シビックテックコミュニティに参加してみよう!
コミュニティポータル
ストック情報はNotionに、プロジェクトチャネルなどフロー情報・やりとりはSlackにあります。 自己紹介を書き込む#02_introduction
や、#proj-から始まるチャネルはプロジェクト毎のチャネルなので、気になるテーマや開発を見つけたら入ってみてください。
イベント一覧
イベント情報はPeatixに掲載しています。X(旧Twitter)などにも更新していますが、ハッカソンやミートアップイベントなどで主催しているものは基本的にPeatixのイベントページに集約されています。更新された情報がお届けできるので、Code for Japanをフォローしておいてください。
まとめ
シビックテックの楽しさについてヒアリングした際、「最新技術や高度なスキルを切磋琢磨するようなテックコミュニティーではなく、日曜大工的な取り組みをしてみんなが使えるところに置いておいた時に、反応してくれたりそれが役に立つシーンを垣間見たりすることが面白さだ」と話してくれたエンジニアがいました。シビックテックに参加することが直接的にスキルアップやキャリアアップに結びつくとは限りませんが、実際にシビックテックでの開発経験がきっかけでエンジニアに転身した方や仕事仲間と出会った方もいます。
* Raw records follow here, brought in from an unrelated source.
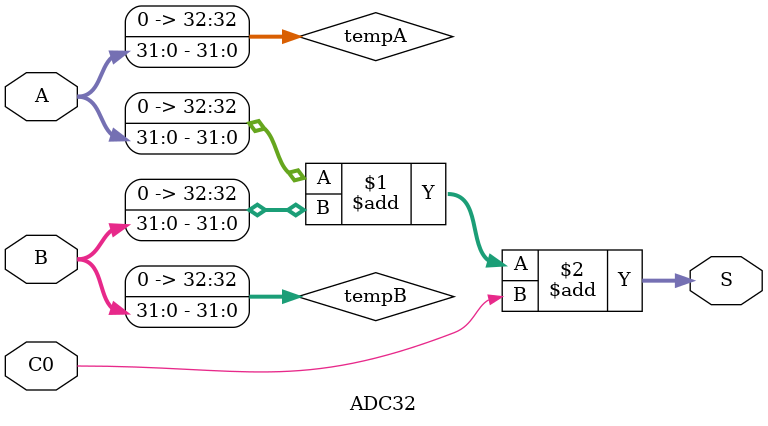
<source format=v>
`timescale 1ns / 1ps
module ADC32(
		input [31:0] A,
		input [31:0] B,
		input C0,
		output [32:0] S
    );
	 
	 wire [32:0] tempA = {1'b0, A[31:0]};
	 wire [32:0] tempB = {1'b0, B[31:0]};
	 
	 assign S = tempA + tempB + C0;

endmodule

</source>
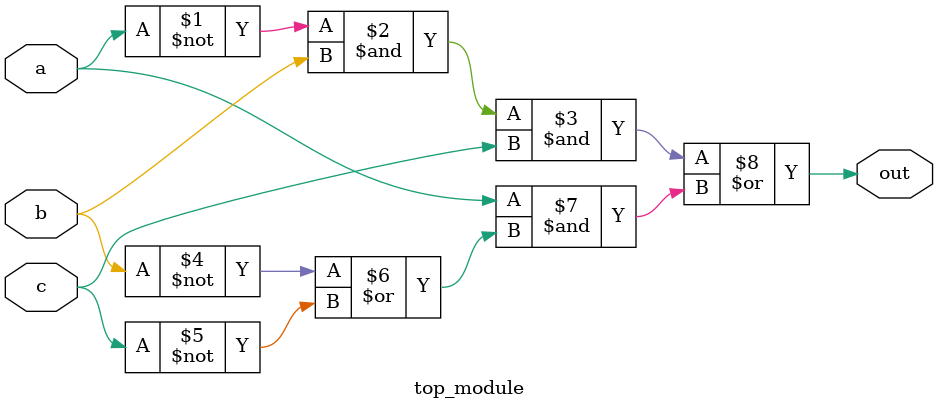
<source format=sv>
module top_module(
  input a, 
  input b,
  input c,
  output out
);

  assign out = (~a & b & c) | (a & (~b | ~c));

endmodule

</source>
リスキリングという言葉を最近よく耳にしますが、リスキリングは学び直しとは異なり、「新しい職業に就くために、あるいは、今の職業で必要とされるスキルの大幅な変化に適応するために、必要なスキルを獲得する/させること」と定義されています。シビックテックコミュニティに参加しながら、自分が業務で触れている技術以外にどんなものがあるのか、他領域を専門にする人たちがどんな風に技術を捉えているのか、隙間時間を利用しながら垣間見ることで、普段よりも少し俯瞰して自分のキャリアを捉えたり、社会の動向に関心を持ったりすることができるのではないでしょうか。
シビックテックコミュニティでは「Why not?」という言葉が飛び交っています。YesやLet’sよりも更に前向きで肯定的な「いいね」「やってみよう」「もちろん」という意味で、背中を押したり、賛同したりする言葉がお互いのチャレンジを推進し合います。ちょっとでもシビックテックが気になると思えたら、足を運んでみてください。あなたのチャレンジを近くにいるコントリビュータが後押ししてくれるかもしれません。